Gli acquirenti messicani hanno acquistato alimenti meno calorico e zuccherati l’anno dopo l’introduzione della “sugar tax”. A dirlo sono i curatori di un apposito studio pubblicato da “Medicine Plos”, che ha esaminato gli acquisti delle famiglie messicane durante l’anno a partire dal gennaio 2014, quando è stata introdotta una tassa dell’8% sugli alimenti non essenziali contenenti oltre 275 kcal per 100 g. Gli alimenti interessati includono torte, pasticcini, semifreddi, snack salati e patatine.

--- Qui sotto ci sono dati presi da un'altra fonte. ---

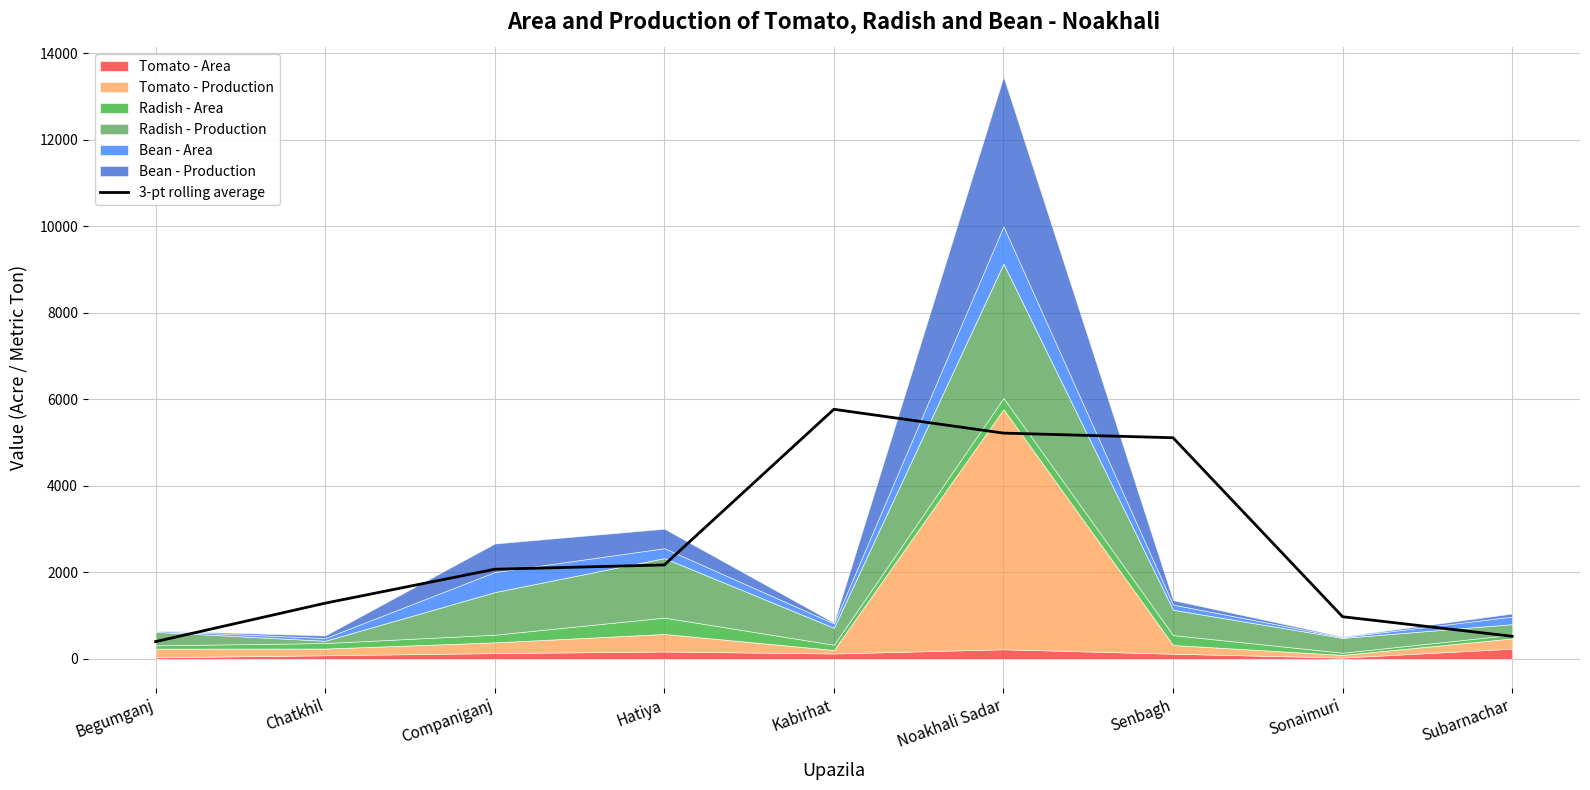

Rank the categories by value from lowest to highest.

Begumganj, Subarnachar, Sonaimuri, Chatkhil, Companiganj, Hatiya, Senbagh, Noakhali Sadar, Kabirhat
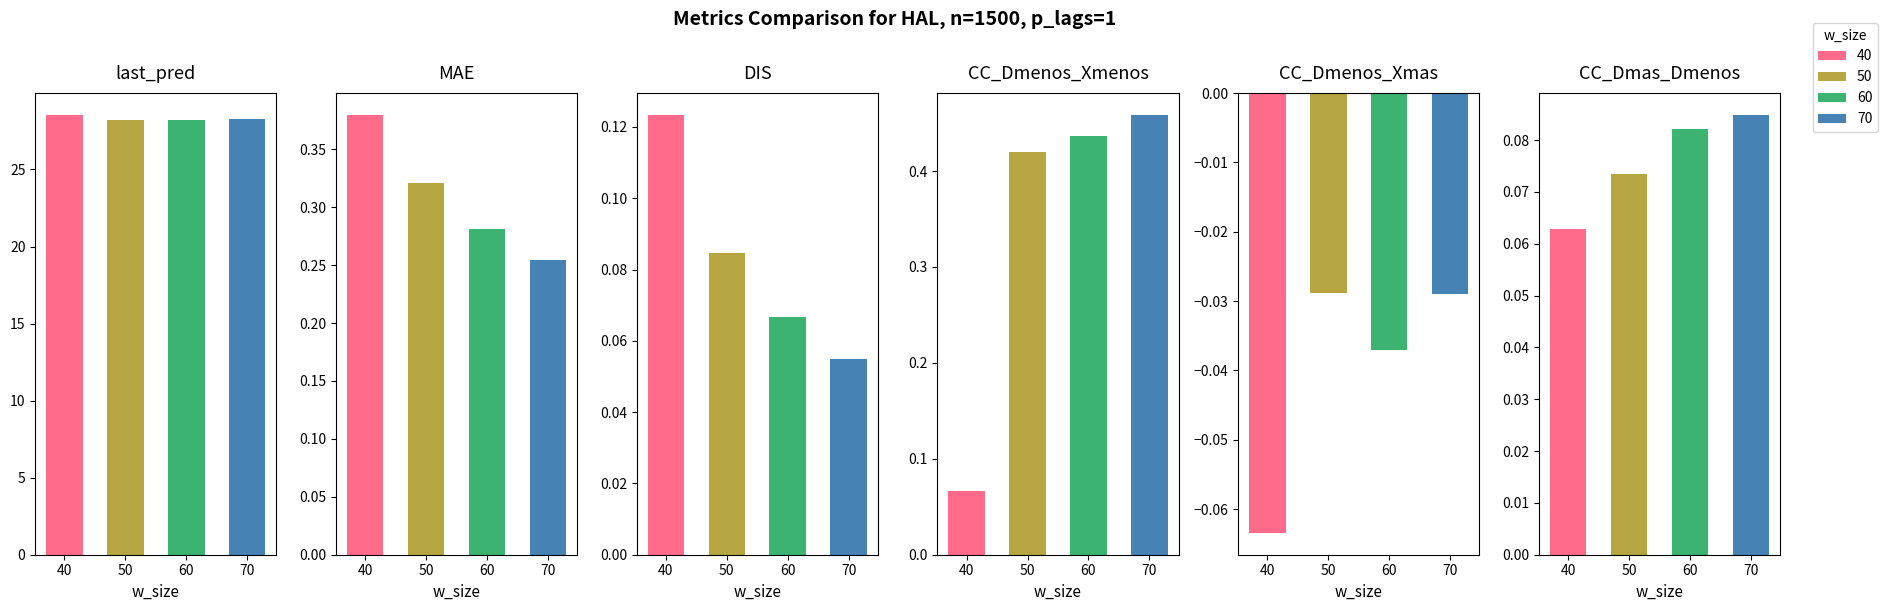

At which label does last_pred reach its minimum?

60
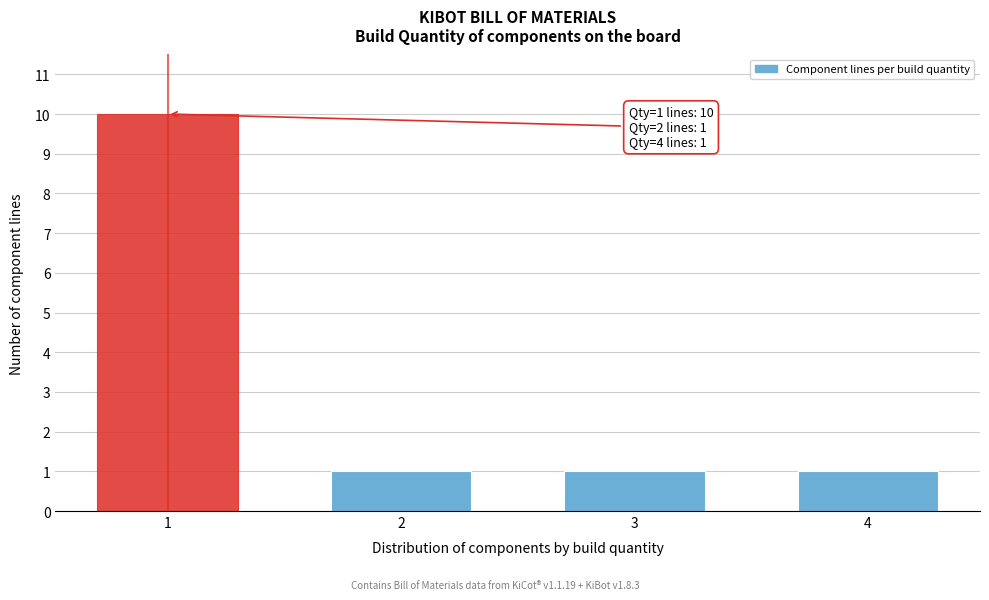

Reading right to left, list all the values displayed in this chart.

4=1	3=1	2=1	1=10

Una tassa di un peso, pari a quattro centesimi di euro, è stata invece inserita per ogni litro di bevanda zuccherata. “Abbiamo scoperto che il volume medio di acquisti di alimenti tassati nel 2014 è diminuito di 25 grammi pro capite al mese, una variazione del 5,1% al di là di quello che sarebbe stato previsto sulla base delle tendenze pre-tassa (2012- 2013)”, ha dichiarato il team di ricerca, aggiungendo che non ci sono stati cambiamenti per l’acquisto di alimenti non tassati, e che le famiglie a basso reddito hanno contribuito maggiormente alla forte riduzione di acquisti di cibi ad alto tasso calorico, con una riduzione del 10,2%, mentre la classe media ne ha ridotto il consumo del 5,8%.
Studiosi europei divisi
Lo studio ha suscitato molte reazioni nel dibattito in corso in molti Paesi sui benefici delle tasse sui cibi non sani per il contrasto dell’obesità . Da un lato, Malcolm Clark, coordinatore della campagna Children’s Food – Sustain, del Regno Unito, ha detto a FoodNavigator che il rapporto mostra che: “Le misure fiscali – in particolare una tassa su alcuni tipi di prodotti – effettivamente cambiano le abitudini di acquisto dei consumatori. Dovrebbero essere un esempio per i governi dell’Ue – come il Regno Unito”. Sul lato opposto, Christopher Snowdon, direttore di economia degli stili di vita, presso l’Institute of Economic Affairs, Regno Unito, ha detto a FoodNavigator che lo studio non fornisce una base sufficiente per l’introduzione di una tassa sul cibo altrove: “La lobby della salute pubblica farà circolare questo tipo di studi in giro e i politici che hanno bisogno di raccogliere fondi saranno felice di citarli, ma la realtà è che si tratta di una decisione politica e finanziaria. Non ha nulla a che fare con la salute o l’obesità “. Facendo riferimento allo studio messicano, Snowdon ha aggiunto: “Una riduzione del 5% delle vendite indica che la maggior parte delle persone ha continuato ad acquistare più o meno allo stesso modo la maggior parte del tempo. Purtroppo, hanno dovuto pagare prezzi più alti e così aveva meno soldi per altre cose. Che non è una buona cosa. È un costo piuttosto che un beneficio “. Clark ha ribattuto: “Un dato che dimostra il successo della tassa, è il fatto che non ci sono prove di acquirenti passati da cibi tassati per lo zucchero e le calorie ad altre opzioni non sane che non sono interessati dai prelievi”. Attualmente la sugar tax è attiva in Messico,  Gran Bretagna, Francia e Ungheria e in alcune città  degli Stati Uniti.